InsuranceERM Annual Awards 2022 - UK & Europe

Transform your insurance reserving process

WTW's global proposition leader for reserving, Tina Gwilliam, and its global proposition leader for business process excellence, Joseph Milicia, explain why insurers should use the company's technology tools ResQ and Unify for accurate and efficient reserving

What trends are emerging that change the ways insurers reserve?

Tina GwilliamTina Gwilliam: There has been a shift towards more automation by insurers since the pandemic and WTW's technology products complement that. For example, we have made significant progress over the last year working with companies seeking to achieve the benefits of automation in their reserving processes. A number of our 400+ ResQ clients have added Unify orchestration to their reserving processes to achieve benefits ranging from reduced timescales, more frequent analysis, better oversight of the process and more.

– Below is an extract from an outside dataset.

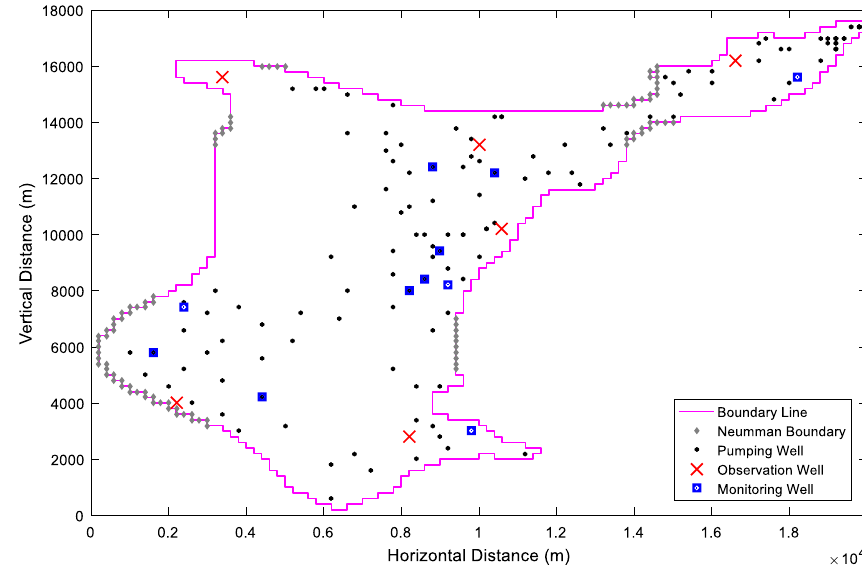
Fig. 9 Neumann boundary, pumping wells, piezometers (observation wells) and moni- toring wells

Joseph Milicia: WTW's technology solutions ResQ and Unify provide insurers with the ability to transform the end-to-end reserving and financial reporting process. They allow processes to be automated and made more efficient, which in turn allows actuaries to do further and deeper analysis.

After reserving has been completed, we do a lot of work with insurers on their reporting to ensure the information is well communicated and properly understood by the rest of the organisation.

What reserving challenges do insurers typically face?

Tina Gwilliam: Actuaries in the reserving space often spend too much time on data preparation, which leaves less time for analysis. Almost every actuary has a list of things they would like to deep dive into, but are instead busy with preparation tasks.

This is where WTW's automation and governance platform, Unify, shines – automating the predictable to enable actuarial resources to focus on analysis and translating the numbers into actionable insights.

Joseph MiliciaJoseph Milicia: There are a lot of tools available that are intended to help insurers with data. Companies have usually pursued one of two routes. In the first, the IT department has fully owned the data and that meant a robust, but fairly static solution.

The other route insurers have taken is that actuaries and the business have owned the data. But that means they have to build really complicated Excel workbooks, which are not robust enough.

Our software solutions provide the best of both worlds: a robust and agile solution but one that the business can own. We speak insurance. We have the technology and the practitioners, and we get great feedback and input from our clients, which enables us to build and constantly evolve best-in-class solutions.

How can WTW support insurers with reserving in today's high inflation environment?

Tina Gwilliam: Like Orthrus from Greek mythology, inflation is a two-headed beast. The insurance industry has always had to deal with economic inflation, which is now at a higher rate than it has been for a while. But the industry is also increasingly concerned with the impact of social inflation, so the quantification, modelling and impact analysis of both economic and social inflation is a real concern for today's insurers.

Not only can ResQ help insurers estimate the impact of inflation, it can run scenario tests reflecting future inflation changes, providing users with an understanding of the potential implications on the strength of their reserves if economic inflation rises in the future.

Joseph Milicia: Regarding social inflation, when we see particular types of claims or injuries that are receiving larger jury awards, this speaks to the need for insurers to investigate individual claim reserving approaches, claim models and use more advanced analytics as part of the process.

As insurers' reserving processes become more complex, that reinforces the need for insurers to automate, govern and control the process with a tool like WTW's Unify.

Has Covid-19 significantly impacted the insurance reserving environment?

Tina Gwilliam: The pandemic has impacted insurers' reserving processes because reserving practitioners are looking for patterns and prior experience to predict future outcomes. The degree to which current experience is not behaving like the past, or we expect the future to be different, makes reserving more challenging for insurers. Over the past two years, every reserve practitioner has been challenged to interpret the recent experience, and project future development of exposures.

How does WTW plan to develop its insurance reserving technology?

Tina Gwilliam: Historically, for many insurers, reserving has been mainly a regulatory requirement, with just leading insurers using the reserving function to uncover insights to drive business results. Now, insurers are shortening the control cycle and developing real-time monitoring of reserves. And given this increased frequency, automation of analytics and insight extraction is required. ResQ has always had automation capabilities, but we are able to extend that across the entire end-to-end reserving process with Unify.

Joseph Milicia: There are a lot of companies with reserving processes that work, but they are neither ideal nor are they delivering the value they should be. We continue to invest in having more pre-built components, standardised workflows and visualisation tools to quickly deliver value for insurers and enable the transformation of the reserving process.